[Stored records]
## START
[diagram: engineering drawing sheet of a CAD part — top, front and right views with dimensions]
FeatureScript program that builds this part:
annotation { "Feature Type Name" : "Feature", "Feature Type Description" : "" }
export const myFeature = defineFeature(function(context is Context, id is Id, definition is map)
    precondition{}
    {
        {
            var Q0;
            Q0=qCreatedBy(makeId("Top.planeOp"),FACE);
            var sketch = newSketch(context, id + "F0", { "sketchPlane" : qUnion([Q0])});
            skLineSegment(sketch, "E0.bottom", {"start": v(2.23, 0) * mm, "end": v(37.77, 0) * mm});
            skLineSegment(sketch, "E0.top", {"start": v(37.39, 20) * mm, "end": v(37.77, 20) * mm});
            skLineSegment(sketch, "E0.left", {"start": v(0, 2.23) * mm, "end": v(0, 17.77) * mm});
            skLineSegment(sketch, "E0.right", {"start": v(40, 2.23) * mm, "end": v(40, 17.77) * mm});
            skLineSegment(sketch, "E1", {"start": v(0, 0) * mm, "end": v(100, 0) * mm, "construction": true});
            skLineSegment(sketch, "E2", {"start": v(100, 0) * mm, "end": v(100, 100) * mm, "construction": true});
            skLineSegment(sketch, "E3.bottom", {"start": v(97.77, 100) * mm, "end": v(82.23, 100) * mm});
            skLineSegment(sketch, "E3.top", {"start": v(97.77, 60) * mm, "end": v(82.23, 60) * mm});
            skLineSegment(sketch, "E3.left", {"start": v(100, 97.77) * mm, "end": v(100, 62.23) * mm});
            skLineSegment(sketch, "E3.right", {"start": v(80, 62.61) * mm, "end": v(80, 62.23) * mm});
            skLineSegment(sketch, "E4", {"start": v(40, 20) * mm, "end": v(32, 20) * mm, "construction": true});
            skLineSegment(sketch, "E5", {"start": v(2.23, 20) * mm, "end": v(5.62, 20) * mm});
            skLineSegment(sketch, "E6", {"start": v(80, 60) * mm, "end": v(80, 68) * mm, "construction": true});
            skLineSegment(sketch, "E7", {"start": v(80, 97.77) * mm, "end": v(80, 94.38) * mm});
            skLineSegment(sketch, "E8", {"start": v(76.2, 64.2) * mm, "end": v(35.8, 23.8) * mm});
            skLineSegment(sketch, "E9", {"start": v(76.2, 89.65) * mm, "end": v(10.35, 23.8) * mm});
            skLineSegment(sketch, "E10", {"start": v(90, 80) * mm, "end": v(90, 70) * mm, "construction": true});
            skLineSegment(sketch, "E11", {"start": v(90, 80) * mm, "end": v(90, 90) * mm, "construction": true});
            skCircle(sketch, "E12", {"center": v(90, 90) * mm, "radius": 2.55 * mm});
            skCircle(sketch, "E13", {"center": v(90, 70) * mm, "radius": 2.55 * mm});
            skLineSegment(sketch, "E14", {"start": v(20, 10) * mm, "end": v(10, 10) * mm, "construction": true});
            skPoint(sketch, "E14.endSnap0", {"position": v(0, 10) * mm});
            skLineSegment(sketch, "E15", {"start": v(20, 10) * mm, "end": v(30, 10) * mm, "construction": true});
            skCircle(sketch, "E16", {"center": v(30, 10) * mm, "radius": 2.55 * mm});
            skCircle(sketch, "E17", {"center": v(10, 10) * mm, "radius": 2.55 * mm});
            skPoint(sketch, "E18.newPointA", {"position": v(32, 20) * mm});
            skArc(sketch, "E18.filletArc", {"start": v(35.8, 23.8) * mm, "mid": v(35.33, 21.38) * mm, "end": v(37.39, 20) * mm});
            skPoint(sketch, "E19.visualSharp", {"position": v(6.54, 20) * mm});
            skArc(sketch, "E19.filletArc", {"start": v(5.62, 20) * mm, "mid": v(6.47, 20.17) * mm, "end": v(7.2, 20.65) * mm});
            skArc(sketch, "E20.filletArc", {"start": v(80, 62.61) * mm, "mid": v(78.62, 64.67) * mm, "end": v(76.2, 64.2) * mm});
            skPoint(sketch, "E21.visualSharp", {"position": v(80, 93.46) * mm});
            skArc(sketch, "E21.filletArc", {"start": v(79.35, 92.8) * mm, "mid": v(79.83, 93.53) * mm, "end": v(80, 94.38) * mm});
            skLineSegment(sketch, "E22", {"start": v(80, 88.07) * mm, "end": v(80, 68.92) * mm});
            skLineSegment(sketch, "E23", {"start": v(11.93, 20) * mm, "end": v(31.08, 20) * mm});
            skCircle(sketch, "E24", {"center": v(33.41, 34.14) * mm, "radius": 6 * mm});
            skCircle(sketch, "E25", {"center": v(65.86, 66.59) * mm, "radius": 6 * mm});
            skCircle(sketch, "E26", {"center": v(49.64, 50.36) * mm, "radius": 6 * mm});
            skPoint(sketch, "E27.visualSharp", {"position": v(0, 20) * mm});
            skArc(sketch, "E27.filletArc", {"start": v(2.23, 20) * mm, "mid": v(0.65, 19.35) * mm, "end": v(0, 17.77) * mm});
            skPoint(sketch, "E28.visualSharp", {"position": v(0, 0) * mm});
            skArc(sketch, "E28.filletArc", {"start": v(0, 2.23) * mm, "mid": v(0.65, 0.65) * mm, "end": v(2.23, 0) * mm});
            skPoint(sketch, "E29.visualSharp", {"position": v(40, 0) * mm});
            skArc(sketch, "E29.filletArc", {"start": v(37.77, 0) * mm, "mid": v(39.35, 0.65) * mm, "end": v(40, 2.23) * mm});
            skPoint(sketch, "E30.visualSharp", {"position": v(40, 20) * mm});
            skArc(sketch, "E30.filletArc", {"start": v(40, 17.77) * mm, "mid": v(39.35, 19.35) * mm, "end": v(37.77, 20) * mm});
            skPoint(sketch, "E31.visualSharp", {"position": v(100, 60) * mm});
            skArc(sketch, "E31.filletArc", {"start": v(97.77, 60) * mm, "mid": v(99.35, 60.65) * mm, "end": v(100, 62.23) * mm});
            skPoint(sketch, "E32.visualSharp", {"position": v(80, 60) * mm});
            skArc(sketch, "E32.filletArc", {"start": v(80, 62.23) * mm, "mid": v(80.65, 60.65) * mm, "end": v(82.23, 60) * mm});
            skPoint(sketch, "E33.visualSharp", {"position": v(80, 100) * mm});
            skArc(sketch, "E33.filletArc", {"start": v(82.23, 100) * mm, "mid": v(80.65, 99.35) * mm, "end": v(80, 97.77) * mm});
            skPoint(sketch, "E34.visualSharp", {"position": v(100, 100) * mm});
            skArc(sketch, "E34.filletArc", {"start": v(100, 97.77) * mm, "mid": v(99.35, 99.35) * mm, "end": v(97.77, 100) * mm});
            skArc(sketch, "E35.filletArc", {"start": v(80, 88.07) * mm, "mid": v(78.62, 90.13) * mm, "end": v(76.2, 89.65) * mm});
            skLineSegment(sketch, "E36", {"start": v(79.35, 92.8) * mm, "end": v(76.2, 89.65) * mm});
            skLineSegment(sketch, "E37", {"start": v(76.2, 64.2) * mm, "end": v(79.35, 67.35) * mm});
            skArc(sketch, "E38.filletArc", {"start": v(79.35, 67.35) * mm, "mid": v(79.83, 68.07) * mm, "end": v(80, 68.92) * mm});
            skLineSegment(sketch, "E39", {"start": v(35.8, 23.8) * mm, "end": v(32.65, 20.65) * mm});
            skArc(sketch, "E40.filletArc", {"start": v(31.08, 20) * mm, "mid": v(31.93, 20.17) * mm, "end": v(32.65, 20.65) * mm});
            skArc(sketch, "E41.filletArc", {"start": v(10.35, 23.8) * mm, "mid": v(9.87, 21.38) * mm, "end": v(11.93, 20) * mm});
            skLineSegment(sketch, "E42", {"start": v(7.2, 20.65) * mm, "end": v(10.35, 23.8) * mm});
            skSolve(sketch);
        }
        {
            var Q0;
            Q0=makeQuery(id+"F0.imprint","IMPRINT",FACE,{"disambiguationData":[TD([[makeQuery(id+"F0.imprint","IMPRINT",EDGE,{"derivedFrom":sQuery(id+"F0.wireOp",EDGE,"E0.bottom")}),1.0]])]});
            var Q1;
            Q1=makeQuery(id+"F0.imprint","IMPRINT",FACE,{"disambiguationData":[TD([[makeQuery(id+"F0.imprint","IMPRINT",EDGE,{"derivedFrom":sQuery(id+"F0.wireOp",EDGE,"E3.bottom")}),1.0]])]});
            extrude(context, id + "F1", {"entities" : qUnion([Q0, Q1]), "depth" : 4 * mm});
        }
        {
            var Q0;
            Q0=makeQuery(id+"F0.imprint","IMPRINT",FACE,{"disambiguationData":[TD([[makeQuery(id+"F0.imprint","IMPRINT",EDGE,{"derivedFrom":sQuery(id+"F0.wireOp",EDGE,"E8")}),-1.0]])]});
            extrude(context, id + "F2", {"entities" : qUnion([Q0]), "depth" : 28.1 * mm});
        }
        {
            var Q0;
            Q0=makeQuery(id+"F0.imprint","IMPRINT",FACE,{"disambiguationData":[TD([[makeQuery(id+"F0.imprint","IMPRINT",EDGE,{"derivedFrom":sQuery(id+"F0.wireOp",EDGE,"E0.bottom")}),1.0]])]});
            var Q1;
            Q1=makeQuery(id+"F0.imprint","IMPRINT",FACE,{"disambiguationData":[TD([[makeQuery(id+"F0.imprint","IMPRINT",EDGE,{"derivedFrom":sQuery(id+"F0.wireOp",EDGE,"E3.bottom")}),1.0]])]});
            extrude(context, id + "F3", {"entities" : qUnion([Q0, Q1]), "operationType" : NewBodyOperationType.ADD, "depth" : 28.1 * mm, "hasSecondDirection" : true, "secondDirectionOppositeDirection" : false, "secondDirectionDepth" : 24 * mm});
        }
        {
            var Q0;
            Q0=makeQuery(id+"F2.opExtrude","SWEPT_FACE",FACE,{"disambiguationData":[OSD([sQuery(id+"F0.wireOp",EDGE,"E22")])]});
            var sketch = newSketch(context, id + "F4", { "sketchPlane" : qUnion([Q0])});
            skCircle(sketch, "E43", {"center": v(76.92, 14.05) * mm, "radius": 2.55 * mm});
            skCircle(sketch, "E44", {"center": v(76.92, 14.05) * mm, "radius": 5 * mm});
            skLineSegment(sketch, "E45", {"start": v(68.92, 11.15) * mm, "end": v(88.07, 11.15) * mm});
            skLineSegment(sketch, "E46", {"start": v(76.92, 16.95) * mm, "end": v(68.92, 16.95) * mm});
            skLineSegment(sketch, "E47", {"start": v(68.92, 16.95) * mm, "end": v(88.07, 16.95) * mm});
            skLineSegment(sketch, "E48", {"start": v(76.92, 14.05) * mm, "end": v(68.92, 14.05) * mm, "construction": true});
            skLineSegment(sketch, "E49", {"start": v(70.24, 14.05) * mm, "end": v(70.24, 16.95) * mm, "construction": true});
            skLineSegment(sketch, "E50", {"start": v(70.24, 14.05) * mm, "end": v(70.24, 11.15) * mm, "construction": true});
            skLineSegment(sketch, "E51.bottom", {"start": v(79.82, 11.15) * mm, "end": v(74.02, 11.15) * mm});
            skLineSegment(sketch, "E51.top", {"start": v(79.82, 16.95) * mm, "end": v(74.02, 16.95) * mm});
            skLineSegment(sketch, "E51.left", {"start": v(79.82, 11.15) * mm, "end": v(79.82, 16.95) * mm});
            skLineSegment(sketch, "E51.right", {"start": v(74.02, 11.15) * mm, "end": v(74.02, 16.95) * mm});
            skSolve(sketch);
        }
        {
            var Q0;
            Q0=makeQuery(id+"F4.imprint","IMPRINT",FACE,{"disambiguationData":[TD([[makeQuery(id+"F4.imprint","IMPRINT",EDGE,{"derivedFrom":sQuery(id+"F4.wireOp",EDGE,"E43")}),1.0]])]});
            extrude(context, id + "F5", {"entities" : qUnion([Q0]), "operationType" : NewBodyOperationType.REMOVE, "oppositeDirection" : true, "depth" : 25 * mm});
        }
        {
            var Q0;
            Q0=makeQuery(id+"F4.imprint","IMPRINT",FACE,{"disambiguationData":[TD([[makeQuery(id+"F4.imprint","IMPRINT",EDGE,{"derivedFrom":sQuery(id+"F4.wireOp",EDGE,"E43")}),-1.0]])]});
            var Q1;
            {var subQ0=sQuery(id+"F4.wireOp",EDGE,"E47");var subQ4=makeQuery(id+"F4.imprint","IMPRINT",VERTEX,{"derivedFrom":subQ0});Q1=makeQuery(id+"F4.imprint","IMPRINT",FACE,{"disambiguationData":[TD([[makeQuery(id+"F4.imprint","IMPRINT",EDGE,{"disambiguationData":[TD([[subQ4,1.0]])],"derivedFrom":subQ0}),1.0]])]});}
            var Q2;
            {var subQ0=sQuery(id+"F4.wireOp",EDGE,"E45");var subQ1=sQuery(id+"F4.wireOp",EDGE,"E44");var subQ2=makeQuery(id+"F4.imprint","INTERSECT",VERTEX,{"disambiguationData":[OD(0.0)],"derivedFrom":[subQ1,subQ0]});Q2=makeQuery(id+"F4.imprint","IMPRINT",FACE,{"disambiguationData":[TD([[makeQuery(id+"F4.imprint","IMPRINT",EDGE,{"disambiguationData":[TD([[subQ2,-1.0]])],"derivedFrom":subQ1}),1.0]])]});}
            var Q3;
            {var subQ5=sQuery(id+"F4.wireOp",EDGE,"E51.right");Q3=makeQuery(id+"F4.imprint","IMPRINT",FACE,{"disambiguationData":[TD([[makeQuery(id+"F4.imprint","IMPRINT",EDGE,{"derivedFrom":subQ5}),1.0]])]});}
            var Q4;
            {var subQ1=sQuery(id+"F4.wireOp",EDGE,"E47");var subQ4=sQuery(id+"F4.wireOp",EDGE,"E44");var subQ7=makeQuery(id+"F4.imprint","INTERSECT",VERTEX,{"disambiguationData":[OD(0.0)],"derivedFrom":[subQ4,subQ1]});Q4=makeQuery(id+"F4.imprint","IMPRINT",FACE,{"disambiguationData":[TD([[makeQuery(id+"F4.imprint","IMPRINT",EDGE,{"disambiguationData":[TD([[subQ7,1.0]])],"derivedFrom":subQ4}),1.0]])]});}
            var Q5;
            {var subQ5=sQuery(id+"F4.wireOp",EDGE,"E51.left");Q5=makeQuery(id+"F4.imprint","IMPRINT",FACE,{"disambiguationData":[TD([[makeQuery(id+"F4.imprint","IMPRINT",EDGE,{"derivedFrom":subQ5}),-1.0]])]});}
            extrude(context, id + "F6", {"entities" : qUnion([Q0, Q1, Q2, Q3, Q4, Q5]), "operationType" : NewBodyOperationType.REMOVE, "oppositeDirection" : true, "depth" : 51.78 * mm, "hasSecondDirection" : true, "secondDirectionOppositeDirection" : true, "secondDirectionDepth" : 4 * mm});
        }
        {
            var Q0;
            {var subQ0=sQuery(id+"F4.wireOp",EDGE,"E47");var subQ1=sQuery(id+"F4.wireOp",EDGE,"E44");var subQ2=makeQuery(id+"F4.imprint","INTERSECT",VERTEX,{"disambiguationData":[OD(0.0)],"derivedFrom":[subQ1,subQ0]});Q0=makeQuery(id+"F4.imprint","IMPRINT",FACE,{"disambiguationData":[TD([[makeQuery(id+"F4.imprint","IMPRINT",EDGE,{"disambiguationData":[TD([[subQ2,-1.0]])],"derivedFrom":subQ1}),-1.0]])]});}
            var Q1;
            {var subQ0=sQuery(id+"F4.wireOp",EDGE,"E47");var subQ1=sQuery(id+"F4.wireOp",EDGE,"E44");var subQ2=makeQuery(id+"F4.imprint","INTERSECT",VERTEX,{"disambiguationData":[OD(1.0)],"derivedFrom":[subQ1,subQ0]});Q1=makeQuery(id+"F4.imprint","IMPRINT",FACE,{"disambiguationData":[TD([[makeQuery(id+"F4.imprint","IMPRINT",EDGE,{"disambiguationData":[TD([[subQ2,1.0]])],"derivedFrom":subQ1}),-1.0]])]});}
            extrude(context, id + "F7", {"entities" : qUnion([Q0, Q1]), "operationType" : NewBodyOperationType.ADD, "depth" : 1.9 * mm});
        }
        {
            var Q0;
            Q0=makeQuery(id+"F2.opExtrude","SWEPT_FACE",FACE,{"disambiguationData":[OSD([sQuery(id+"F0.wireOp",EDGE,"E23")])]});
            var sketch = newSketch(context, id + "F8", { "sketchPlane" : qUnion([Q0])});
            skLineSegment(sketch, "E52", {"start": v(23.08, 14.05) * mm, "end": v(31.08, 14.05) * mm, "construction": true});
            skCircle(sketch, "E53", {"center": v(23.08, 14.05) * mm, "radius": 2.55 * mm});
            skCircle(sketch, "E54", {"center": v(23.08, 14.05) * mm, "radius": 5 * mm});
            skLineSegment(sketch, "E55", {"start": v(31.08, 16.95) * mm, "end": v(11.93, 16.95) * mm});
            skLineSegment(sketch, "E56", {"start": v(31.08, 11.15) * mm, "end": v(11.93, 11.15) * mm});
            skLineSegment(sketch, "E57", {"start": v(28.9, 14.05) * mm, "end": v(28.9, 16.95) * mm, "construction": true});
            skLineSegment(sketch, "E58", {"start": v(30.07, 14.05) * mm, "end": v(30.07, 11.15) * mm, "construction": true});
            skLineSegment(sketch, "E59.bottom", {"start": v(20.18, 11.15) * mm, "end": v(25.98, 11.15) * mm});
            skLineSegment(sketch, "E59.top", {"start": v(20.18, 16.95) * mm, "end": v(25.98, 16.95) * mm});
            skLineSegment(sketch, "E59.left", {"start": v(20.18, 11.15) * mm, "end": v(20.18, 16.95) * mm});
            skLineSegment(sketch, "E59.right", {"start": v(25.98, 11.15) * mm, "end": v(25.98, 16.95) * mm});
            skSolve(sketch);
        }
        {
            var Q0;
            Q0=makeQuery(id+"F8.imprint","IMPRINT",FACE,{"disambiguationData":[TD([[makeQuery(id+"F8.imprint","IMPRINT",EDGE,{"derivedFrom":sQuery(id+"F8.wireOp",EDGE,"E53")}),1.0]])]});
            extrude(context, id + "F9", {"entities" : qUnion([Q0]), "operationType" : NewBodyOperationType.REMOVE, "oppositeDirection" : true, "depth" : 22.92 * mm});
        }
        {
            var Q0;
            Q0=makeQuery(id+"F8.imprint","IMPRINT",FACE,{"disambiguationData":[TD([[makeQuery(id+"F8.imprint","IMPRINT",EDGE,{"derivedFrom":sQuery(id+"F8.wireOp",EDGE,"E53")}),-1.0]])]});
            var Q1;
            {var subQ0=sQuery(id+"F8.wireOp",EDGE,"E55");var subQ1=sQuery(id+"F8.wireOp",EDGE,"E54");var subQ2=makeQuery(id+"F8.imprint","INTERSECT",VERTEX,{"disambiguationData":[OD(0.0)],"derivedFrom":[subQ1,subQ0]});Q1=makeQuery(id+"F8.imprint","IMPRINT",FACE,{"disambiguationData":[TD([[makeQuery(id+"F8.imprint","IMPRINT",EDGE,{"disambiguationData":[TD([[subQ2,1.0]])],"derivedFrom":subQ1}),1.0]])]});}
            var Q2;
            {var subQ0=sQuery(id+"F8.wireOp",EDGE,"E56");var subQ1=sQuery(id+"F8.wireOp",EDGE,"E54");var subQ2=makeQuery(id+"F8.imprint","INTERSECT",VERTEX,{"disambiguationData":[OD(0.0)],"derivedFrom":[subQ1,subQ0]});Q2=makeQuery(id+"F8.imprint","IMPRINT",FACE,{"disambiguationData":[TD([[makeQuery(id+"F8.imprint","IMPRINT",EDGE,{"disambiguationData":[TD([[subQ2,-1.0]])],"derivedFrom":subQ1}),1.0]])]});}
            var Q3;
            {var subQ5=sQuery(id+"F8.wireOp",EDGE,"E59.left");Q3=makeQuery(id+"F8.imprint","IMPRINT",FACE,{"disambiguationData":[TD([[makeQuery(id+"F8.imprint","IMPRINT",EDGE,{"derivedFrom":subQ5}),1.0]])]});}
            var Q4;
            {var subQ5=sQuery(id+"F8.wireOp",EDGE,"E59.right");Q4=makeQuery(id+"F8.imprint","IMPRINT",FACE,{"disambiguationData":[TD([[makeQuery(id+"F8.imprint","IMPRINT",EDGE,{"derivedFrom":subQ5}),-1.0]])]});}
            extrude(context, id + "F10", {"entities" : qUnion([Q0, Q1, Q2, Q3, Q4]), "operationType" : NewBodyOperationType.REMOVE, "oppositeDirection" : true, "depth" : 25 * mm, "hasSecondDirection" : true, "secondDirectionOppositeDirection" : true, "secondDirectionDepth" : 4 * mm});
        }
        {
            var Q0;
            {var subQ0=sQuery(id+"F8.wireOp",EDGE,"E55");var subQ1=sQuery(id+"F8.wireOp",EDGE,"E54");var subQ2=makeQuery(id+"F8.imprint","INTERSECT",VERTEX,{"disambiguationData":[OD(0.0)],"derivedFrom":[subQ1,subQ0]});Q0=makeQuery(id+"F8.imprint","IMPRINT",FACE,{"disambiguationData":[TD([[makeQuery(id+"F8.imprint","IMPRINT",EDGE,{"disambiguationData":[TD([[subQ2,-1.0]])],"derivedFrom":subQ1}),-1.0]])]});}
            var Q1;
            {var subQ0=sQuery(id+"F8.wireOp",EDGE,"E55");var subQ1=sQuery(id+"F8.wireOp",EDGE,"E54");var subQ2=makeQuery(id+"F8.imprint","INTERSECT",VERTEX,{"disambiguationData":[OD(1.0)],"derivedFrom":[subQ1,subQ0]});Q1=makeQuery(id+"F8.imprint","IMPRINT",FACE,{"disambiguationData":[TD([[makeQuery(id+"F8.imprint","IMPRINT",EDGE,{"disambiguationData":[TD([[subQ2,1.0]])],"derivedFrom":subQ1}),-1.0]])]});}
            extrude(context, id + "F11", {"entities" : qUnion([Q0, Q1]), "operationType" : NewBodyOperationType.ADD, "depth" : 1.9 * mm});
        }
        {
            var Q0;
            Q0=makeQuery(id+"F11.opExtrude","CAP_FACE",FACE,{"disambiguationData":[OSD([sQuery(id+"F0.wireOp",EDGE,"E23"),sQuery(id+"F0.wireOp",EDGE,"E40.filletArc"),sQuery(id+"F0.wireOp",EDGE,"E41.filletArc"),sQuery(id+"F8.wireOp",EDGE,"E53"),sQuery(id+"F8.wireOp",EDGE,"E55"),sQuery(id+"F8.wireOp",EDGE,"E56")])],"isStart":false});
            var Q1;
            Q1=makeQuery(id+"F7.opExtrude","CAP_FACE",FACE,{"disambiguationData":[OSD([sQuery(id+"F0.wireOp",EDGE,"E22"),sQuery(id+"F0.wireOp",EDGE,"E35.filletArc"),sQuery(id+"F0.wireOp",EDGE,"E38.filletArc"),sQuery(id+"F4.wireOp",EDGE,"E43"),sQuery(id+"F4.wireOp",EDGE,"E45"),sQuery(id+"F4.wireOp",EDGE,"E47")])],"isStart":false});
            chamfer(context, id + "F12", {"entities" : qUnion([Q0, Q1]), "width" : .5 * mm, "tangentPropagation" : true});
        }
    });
## END
■ Exercise details: Give only the number of lines in the data above that contain the string "sketchPlane", counting only matches with the same letter case.

■ Exercise result: 3